-------- Data to use --------

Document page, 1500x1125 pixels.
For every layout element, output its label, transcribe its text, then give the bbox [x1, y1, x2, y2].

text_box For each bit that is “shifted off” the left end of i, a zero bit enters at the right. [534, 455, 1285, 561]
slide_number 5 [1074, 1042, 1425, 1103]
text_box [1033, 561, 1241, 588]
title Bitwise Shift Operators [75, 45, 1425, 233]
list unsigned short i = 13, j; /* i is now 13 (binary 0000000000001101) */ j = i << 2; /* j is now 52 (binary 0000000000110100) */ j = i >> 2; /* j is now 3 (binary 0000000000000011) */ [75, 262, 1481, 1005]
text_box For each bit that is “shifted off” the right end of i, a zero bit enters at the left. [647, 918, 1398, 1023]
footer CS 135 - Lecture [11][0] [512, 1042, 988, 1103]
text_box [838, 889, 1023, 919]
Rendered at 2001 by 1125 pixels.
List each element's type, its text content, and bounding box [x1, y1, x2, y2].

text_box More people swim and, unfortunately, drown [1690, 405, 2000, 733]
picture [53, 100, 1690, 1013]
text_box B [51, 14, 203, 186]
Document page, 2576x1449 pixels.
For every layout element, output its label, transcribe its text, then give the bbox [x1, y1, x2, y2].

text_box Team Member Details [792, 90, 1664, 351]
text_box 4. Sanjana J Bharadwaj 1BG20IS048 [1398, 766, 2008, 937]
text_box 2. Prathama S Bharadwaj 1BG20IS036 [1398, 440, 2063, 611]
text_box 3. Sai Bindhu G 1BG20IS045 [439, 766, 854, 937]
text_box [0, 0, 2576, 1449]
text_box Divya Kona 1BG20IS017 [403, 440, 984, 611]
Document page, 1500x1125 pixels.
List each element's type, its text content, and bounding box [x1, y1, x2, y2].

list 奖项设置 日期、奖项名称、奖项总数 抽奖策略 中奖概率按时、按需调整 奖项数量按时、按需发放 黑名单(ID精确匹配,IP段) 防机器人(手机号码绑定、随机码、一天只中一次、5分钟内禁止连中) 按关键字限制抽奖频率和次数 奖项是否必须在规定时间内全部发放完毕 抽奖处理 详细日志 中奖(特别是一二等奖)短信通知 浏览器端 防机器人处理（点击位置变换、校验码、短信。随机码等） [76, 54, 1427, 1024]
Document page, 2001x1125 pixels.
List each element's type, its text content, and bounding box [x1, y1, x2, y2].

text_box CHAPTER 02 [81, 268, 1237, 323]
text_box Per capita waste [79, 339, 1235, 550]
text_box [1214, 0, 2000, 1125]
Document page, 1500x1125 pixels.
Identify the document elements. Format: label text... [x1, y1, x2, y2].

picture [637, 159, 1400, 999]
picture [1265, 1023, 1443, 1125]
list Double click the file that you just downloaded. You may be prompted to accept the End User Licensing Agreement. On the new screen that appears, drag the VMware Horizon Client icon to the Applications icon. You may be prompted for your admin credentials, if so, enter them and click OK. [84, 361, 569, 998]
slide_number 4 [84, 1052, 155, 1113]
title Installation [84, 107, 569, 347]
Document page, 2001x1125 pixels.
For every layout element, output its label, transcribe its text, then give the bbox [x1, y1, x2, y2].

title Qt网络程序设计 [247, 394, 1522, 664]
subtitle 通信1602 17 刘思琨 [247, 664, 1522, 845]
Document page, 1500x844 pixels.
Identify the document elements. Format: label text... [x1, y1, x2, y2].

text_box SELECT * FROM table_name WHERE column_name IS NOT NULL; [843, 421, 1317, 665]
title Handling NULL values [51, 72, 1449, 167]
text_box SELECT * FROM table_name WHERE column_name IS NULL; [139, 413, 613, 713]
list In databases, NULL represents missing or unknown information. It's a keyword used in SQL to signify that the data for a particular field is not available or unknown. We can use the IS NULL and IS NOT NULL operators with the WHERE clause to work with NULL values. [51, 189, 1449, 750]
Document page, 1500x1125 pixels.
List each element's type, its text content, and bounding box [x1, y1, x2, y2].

--------

- [What the task asks]: Please restate every record shown above, word for word.

- [Answer for the task]:
Document page, 1500x1125 pixels.
For every layout element, output its label, transcribe its text, then give the bbox [x1, y1, x2, y2].

text_box For each bit that is “shifted off” the left end of i, a zero bit enters at the right. [534, 455, 1285, 561]
slide_number 5 [1074, 1042, 1425, 1103]
text_box [1033, 561, 1241, 588]
title Bitwise Shift Operators [75, 45, 1425, 233]
list unsigned short i = 13, j; /* i is now 13 (binary 0000000000001101) */ j = i << 2; /* j is now 52 (binary 0000000000110100) */ j = i >> 2; /* j is now 3 (binary 0000000000000011) */ [75, 262, 1481, 1005]
text_box For each bit that is “shifted off” the right end of i, a zero bit enters at the left. [647, 918, 1398, 1023]
footer CS 135 - Lecture [11][0] [512, 1042, 988, 1103]
text_box [838, 889, 1023, 919]
Rendered at 2001 by 1125 pixels.
List each element's type, its text content, and bounding box [x1, y1, x2, y2].

text_box More people swim and, unfortunately, drown [1690, 405, 2000, 733]
picture [53, 100, 1690, 1013]
text_box B [51, 14, 203, 186]
Document page, 2576x1449 pixels.
For every layout element, output its label, transcribe its text, then give the bbox [x1, y1, x2, y2].

text_box Team Member Details [792, 90, 1664, 351]
text_box 4. Sanjana J Bharadwaj 1BG20IS048 [1398, 766, 2008, 937]
text_box 2. Prathama S Bharadwaj 1BG20IS036 [1398, 440, 2063, 611]
text_box 3. Sai Bindhu G 1BG20IS045 [439, 766, 854, 937]
text_box [0, 0, 2576, 1449]
text_box Divya Kona 1BG20IS017 [403, 440, 984, 611]
Document page, 1500x1125 pixels.
List each element's type, its text content, and bounding box [x1, y1, x2, y2].

list 奖项设置 日期、奖项名称、奖项总数 抽奖策略 中奖概率按时、按需调整 奖项数量按时、按需发放 黑名单(ID精确匹配,IP段) 防机器人(手机号码绑定、随机码、一天只中一次、5分钟内禁止连中) 按关键字限制抽奖频率和次数 奖项是否必须在规定时间内全部发放完毕 抽奖处理 详细日志 中奖(特别是一二等奖)短信通知 浏览器端 防机器人处理（点击位置变换、校验码、短信。随机码等） [76, 54, 1427, 1024]
Document page, 2001x1125 pixels.
List each element's type, its text content, and bounding box [x1, y1, x2, y2].

text_box CHAPTER 02 [81, 268, 1237, 323]
text_box Per capita waste [79, 339, 1235, 550]
text_box [1214, 0, 2000, 1125]
Document page, 1500x1125 pixels.
Identify the document elements. Format: label text... [x1, y1, x2, y2].

picture [637, 159, 1400, 999]
picture [1265, 1023, 1443, 1125]
list Double click the file that you just downloaded. You may be prompted to accept the End User Licensing Agreement. On the new screen that appears, drag the VMware Horizon Client icon to the Applications icon. You may be prompted for your admin credentials, if so, enter them and click OK. [84, 361, 569, 998]
slide_number 4 [84, 1052, 155, 1113]
title Installation [84, 107, 569, 347]
Document page, 2001x1125 pixels.
For every layout element, output its label, transcribe its text, then give the bbox [x1, y1, x2, y2].

title Qt网络程序设计 [247, 394, 1522, 664]
subtitle 通信1602 17 刘思琨 [247, 664, 1522, 845]
Document page, 1500x844 pixels.
Identify the document elements. Format: label text... [x1, y1, x2, y2].

text_box SELECT * FROM table_name WHERE column_name IS NOT NULL; [843, 421, 1317, 665]
title Handling NULL values [51, 72, 1449, 167]
text_box SELECT * FROM table_name WHERE column_name IS NULL; [139, 413, 613, 713]
list In databases, NULL represents missing or unknown information. It's a keyword used in SQL to signify that the data for a particular field is not available or unknown. We can use the IS NULL and IS NOT NULL operators with the WHERE clause to work with NULL values. [51, 189, 1449, 750]
Document page, 1500x1125 pixels.
List each element's type, its text content, and bounding box [x1, y1, x2, y2].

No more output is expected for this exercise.